** Opening Dataset extract block **

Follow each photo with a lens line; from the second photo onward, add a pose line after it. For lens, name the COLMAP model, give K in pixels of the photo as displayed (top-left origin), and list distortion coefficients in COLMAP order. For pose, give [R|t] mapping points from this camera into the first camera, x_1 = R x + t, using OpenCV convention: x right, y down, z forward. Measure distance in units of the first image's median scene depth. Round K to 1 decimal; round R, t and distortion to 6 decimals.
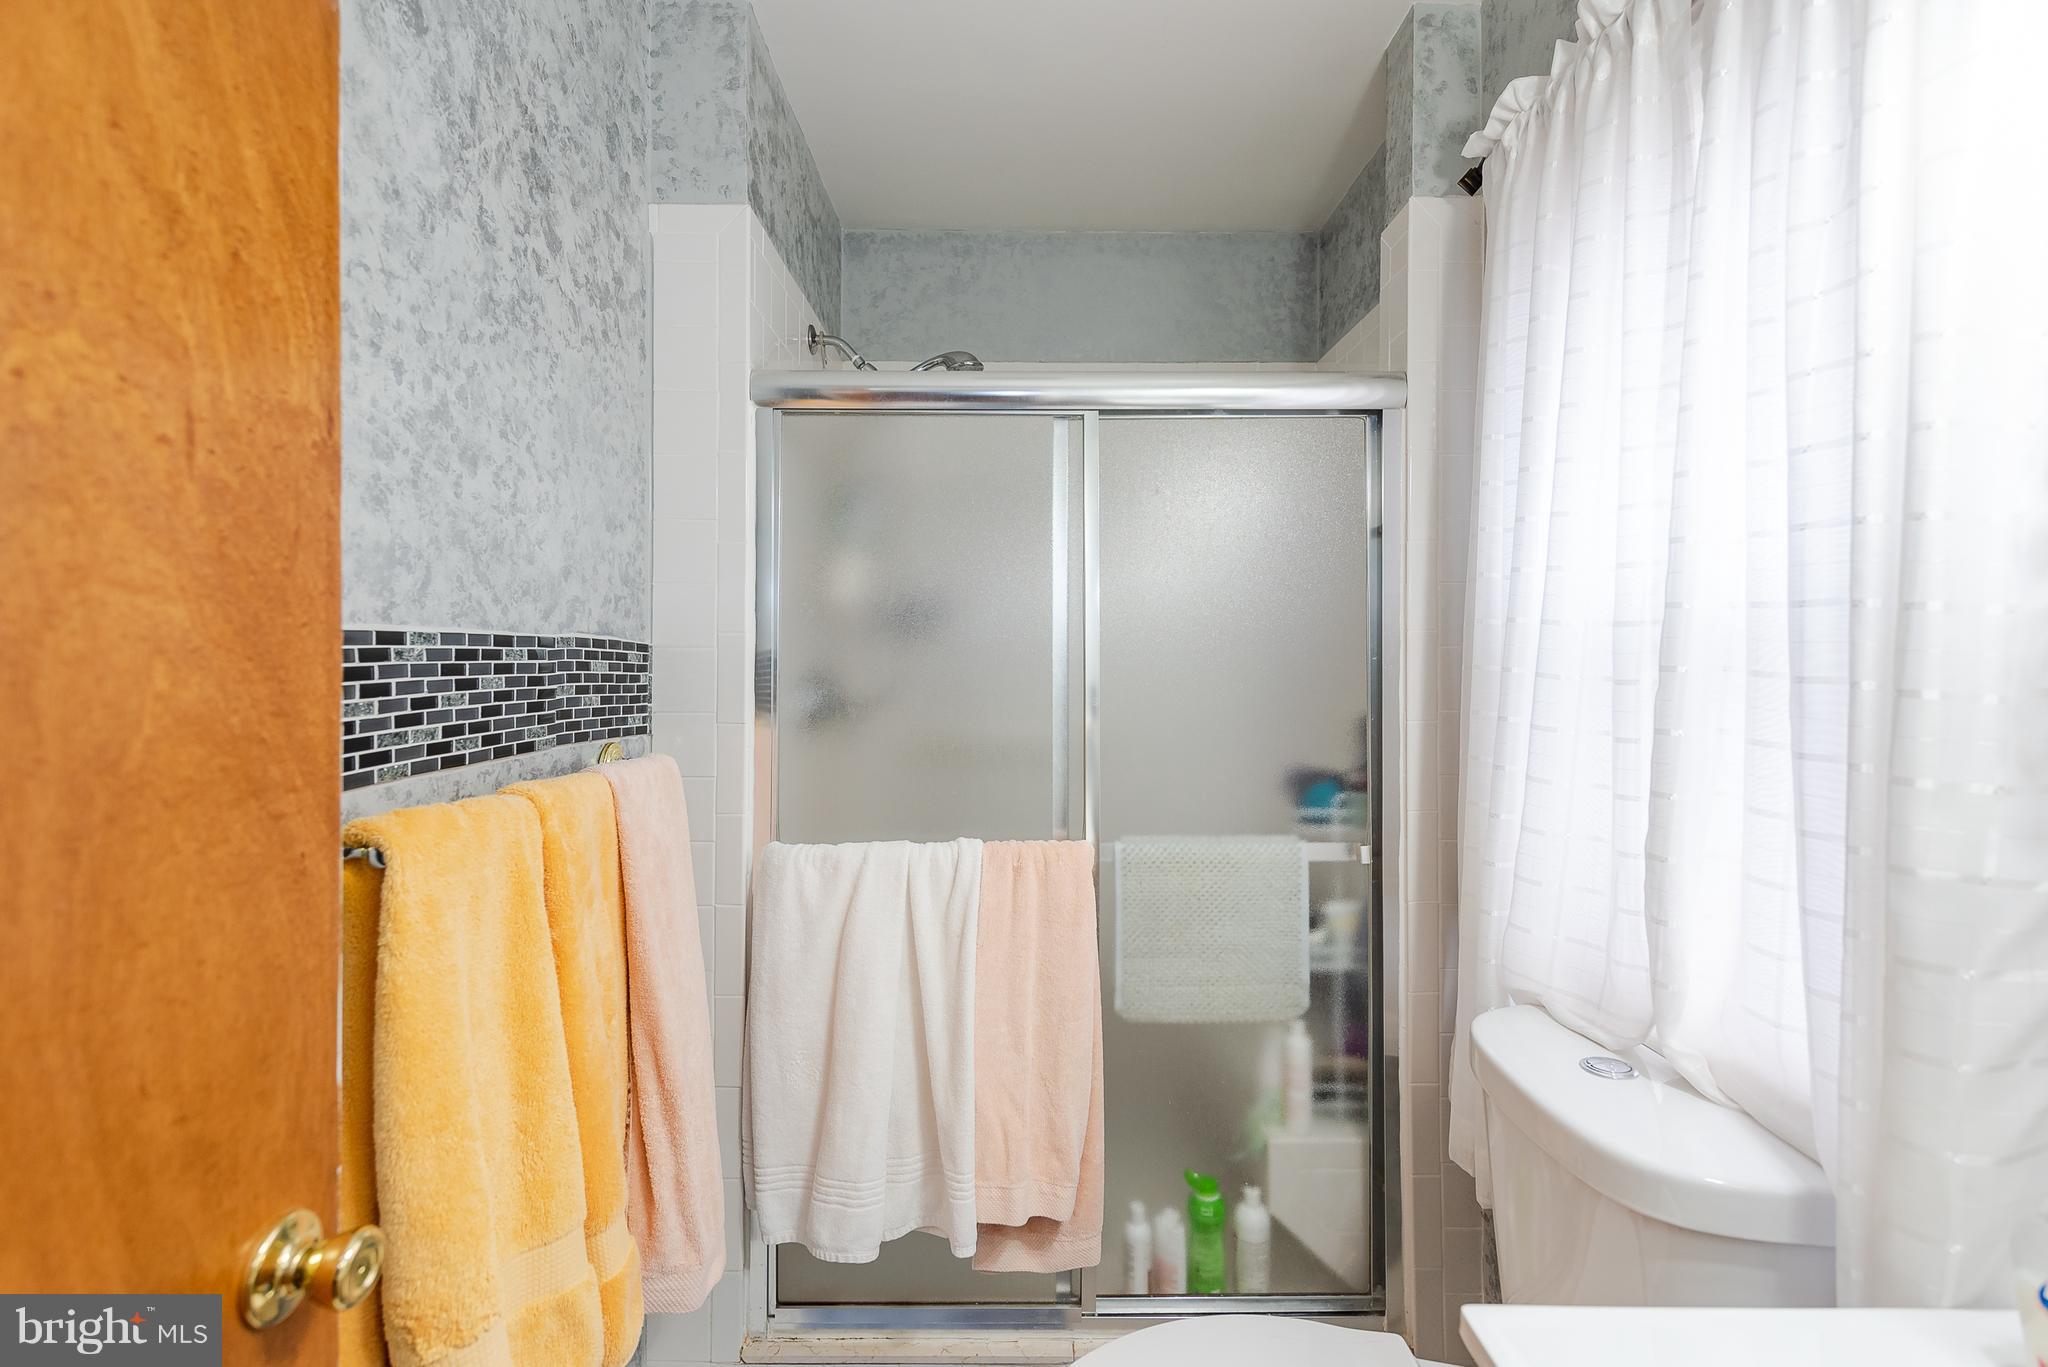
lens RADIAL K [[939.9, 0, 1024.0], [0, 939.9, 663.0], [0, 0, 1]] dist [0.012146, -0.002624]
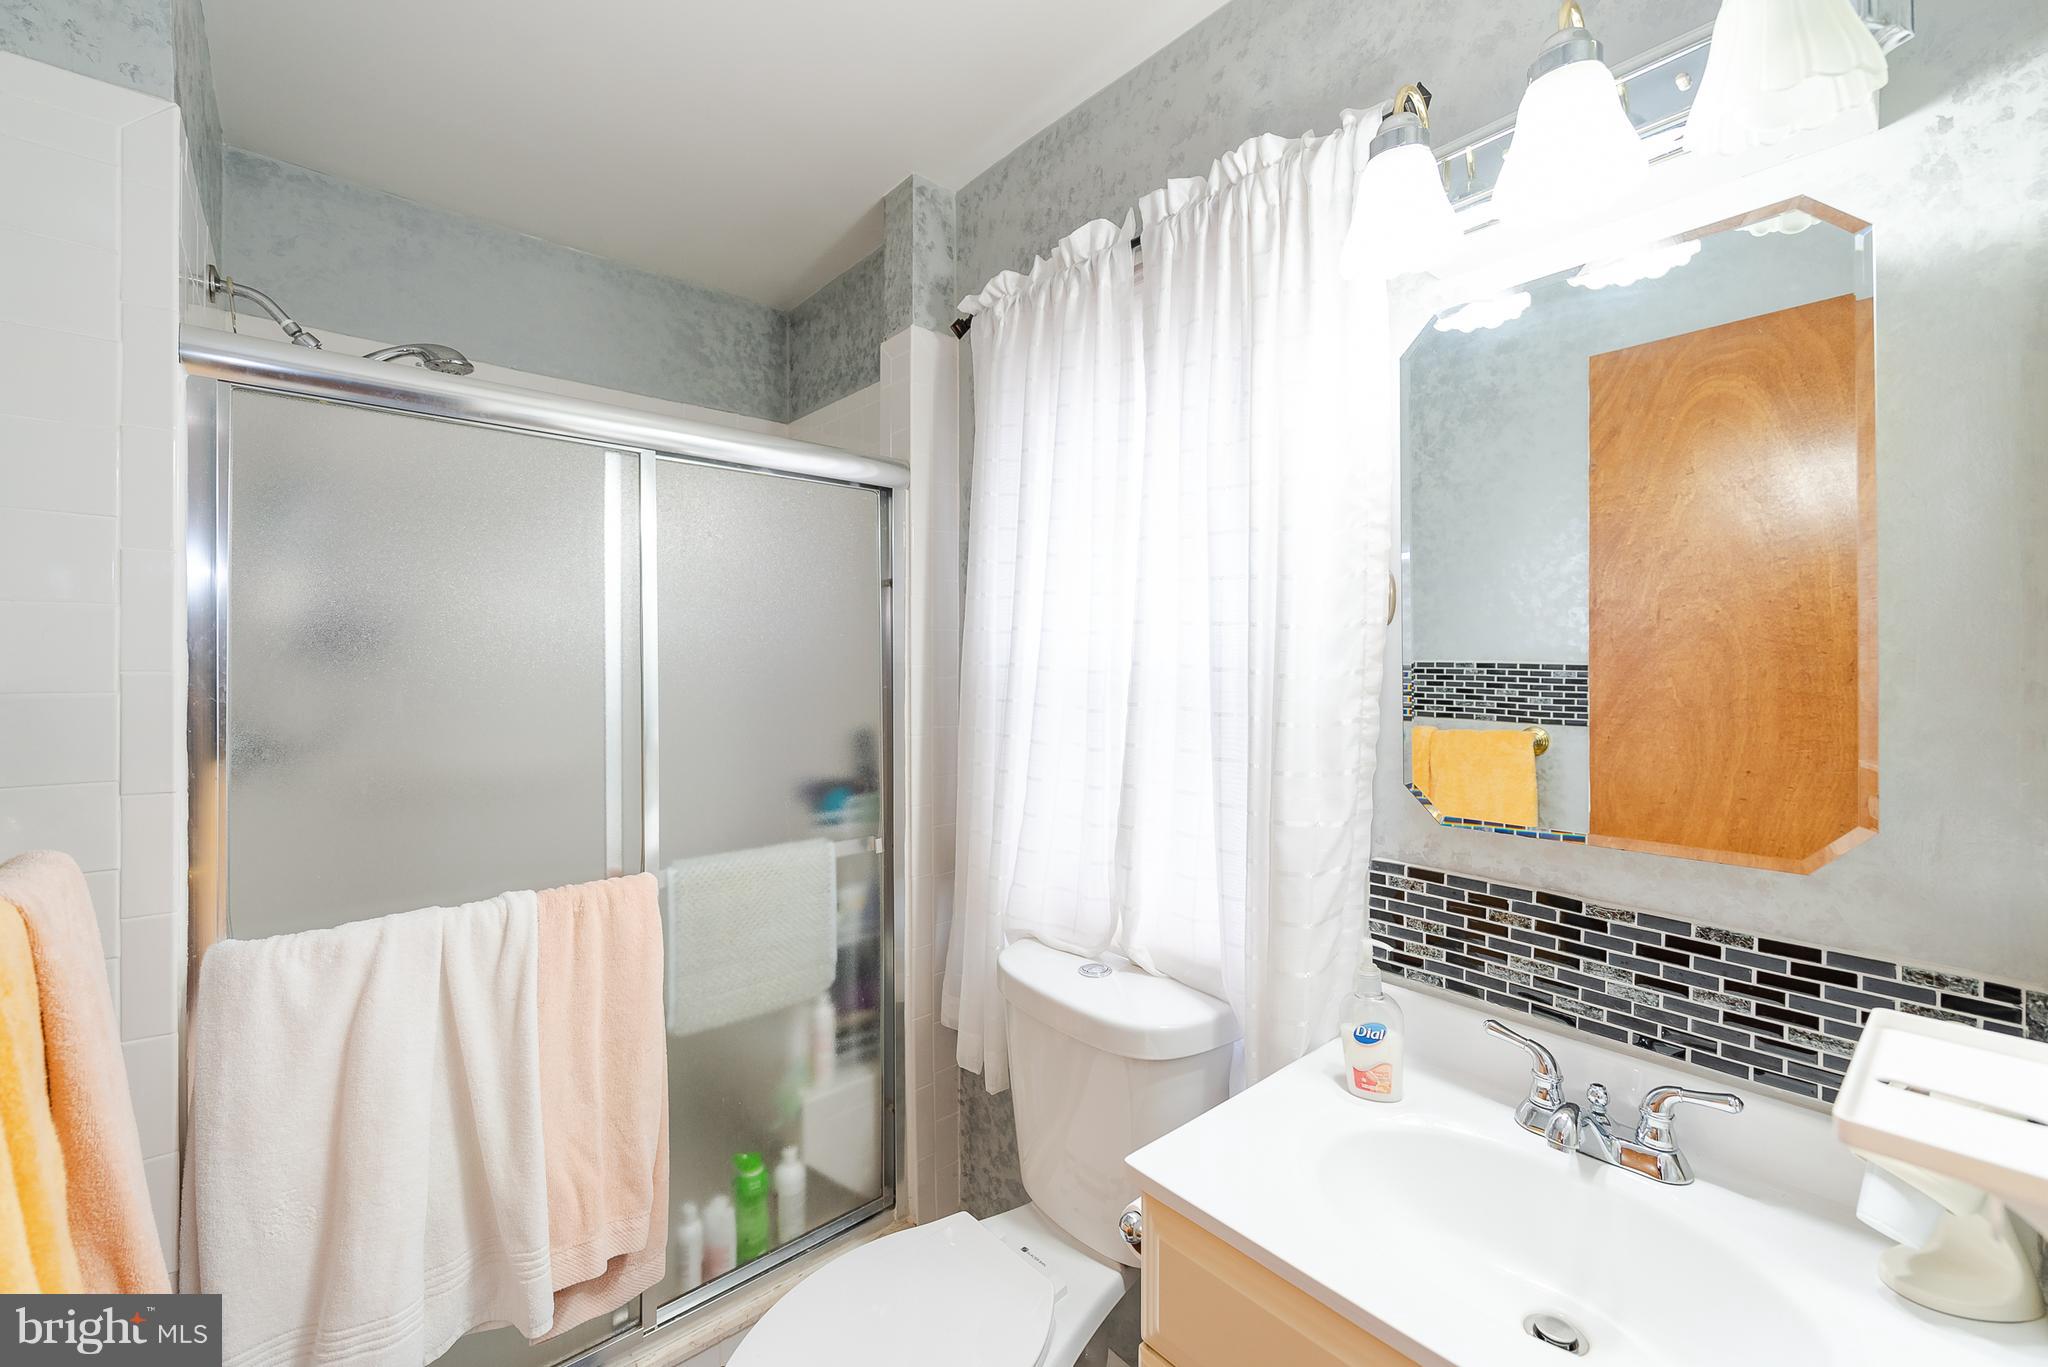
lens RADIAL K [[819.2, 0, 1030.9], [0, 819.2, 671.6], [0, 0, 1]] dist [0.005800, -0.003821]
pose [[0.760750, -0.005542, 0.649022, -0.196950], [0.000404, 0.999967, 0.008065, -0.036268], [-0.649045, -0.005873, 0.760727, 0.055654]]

** Closing Dataset extract block **
** Opening Dataset extract block **

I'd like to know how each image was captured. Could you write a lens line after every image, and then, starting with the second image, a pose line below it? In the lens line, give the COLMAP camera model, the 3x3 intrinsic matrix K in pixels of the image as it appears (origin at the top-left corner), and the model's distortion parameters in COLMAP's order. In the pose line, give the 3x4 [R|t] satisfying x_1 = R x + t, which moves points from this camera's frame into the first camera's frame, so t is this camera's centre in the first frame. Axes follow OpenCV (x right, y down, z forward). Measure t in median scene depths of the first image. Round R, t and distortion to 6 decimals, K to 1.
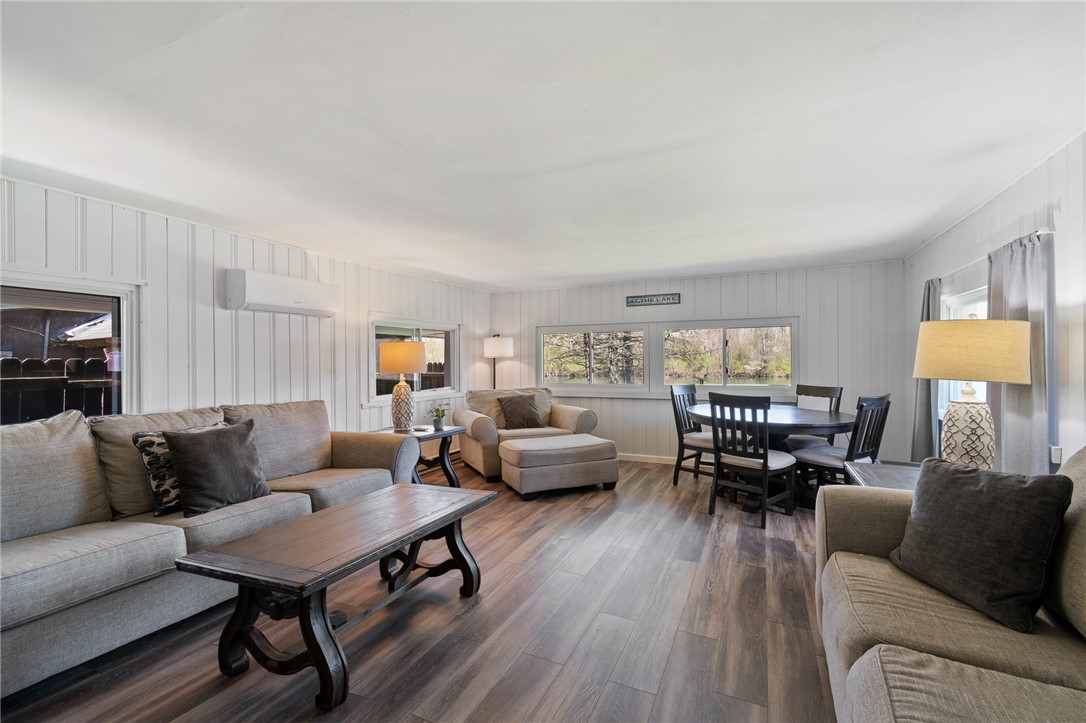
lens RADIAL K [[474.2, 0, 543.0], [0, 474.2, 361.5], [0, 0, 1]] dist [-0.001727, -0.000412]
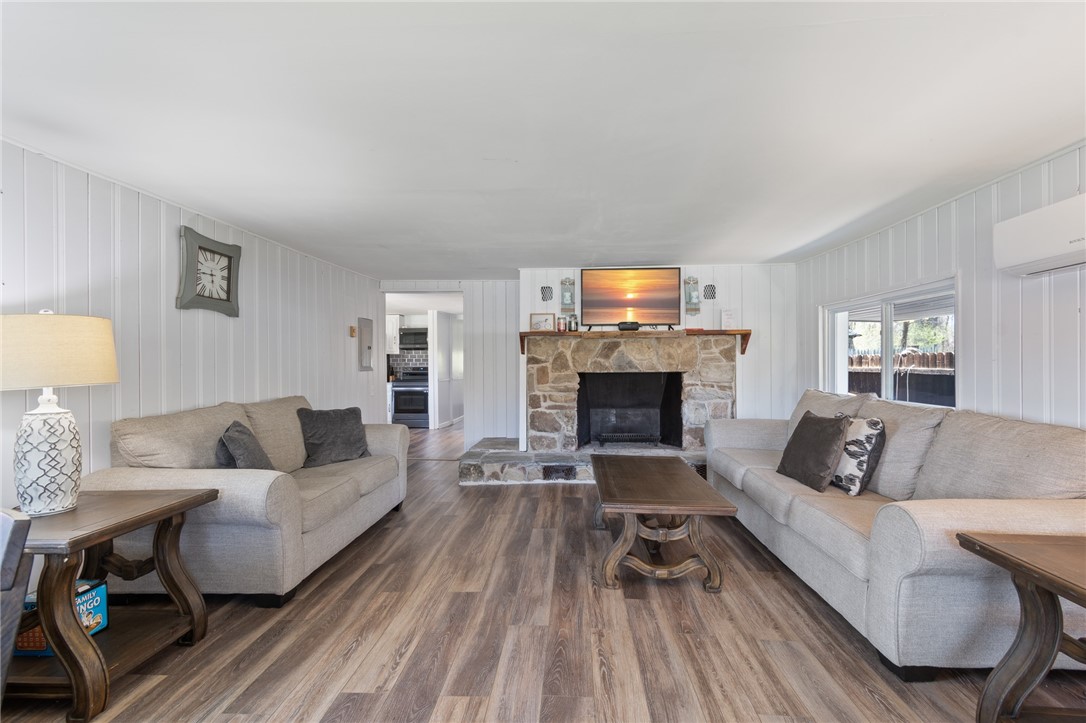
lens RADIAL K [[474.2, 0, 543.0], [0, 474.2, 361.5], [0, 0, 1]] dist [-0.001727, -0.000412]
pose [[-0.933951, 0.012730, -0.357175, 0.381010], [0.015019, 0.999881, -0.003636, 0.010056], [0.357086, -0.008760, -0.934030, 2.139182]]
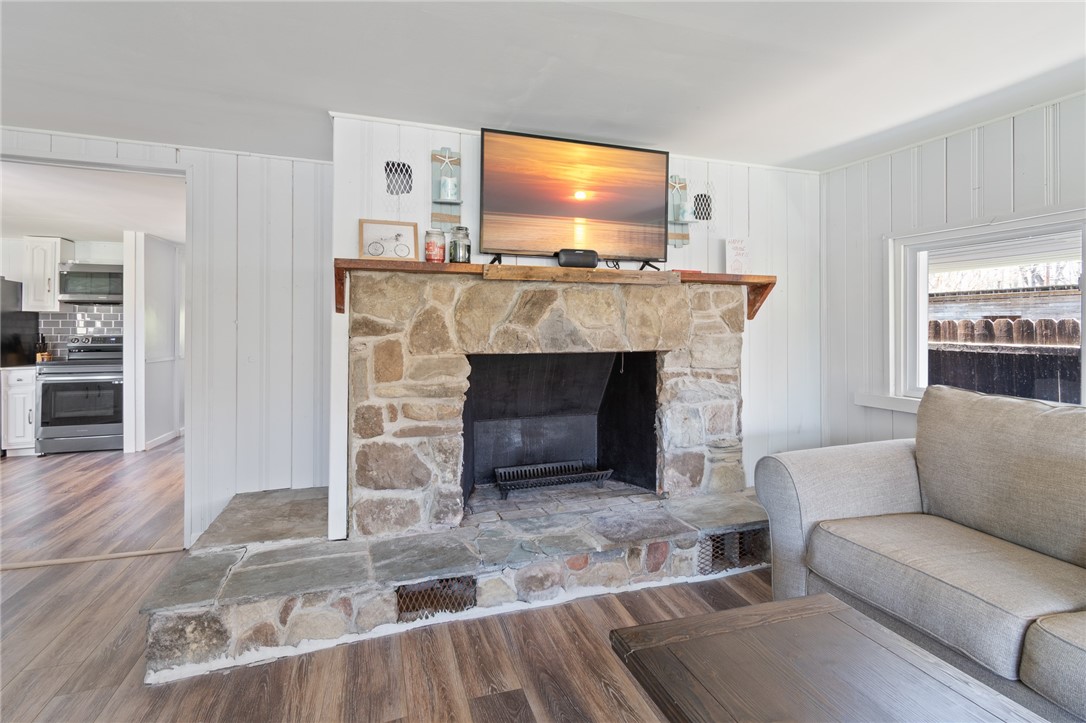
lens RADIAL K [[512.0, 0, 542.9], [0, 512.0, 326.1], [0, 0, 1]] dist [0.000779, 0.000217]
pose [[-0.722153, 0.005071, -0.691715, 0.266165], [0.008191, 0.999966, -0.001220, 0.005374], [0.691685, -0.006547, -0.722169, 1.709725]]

** Closing Dataset extract block **
** Opening Dataset extract block **

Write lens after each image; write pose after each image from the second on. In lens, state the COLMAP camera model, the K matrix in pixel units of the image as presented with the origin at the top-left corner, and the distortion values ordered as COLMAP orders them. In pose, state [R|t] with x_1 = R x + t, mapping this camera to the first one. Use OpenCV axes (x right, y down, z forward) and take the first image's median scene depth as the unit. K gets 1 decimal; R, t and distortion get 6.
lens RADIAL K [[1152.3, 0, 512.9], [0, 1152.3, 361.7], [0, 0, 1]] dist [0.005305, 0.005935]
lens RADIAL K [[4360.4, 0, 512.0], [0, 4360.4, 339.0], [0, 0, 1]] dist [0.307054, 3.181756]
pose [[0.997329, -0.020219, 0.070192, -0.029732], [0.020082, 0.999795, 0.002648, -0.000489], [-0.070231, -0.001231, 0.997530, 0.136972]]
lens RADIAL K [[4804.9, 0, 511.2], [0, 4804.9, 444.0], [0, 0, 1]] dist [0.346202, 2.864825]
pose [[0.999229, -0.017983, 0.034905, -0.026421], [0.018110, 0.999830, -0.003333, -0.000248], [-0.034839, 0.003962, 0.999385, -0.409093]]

** Closing Dataset extract block **

▶ [Assignment] Rewrite the part that opens with the line containing "Write lens after" and closes with the line containing "0.003962, 0.999385, -0.409093]]", changing "image" to "photo" and leaving everything else as it is.

▶ [Result for this exercise]
Write lens after each photo; write pose after each photo from the second on. In lens, state the COLMAP camera model, the K matrix in pixel units of the photo as presented with the origin at the top-left corner, and the distortion values ordered as COLMAP orders them. In pose, state [R|t] with x_1 = R x + t, mapping this camera to the first one. Use OpenCV axes (x right, y down, z forward) and take the first photo's median scene depth as the unit. K gets 1 decimal; R, t and distortion get 6.
lens RADIAL K [[1152.3, 0, 512.9], [0, 1152.3, 361.7], [0, 0, 1]] dist [0.005305, 0.005935]
lens RADIAL K [[4360.4, 0, 512.0], [0, 4360.4, 339.0], [0, 0, 1]] dist [0.307054, 3.181756]
pose [[0.997329, -0.020219, 0.070192, -0.029732], [0.020082, 0.999795, 0.002648, -0.000489], [-0.070231, -0.001231, 0.997530, 0.136972]]
lens RADIAL K [[4804.9, 0, 511.2], [0, 4804.9, 444.0], [0, 0, 1]] dist [0.346202, 2.864825]
pose [[0.999229, -0.017983, 0.034905, -0.026421], [0.018110, 0.999830, -0.003333, -0.000248], [-0.034839, 0.003962, 0.999385, -0.409093]]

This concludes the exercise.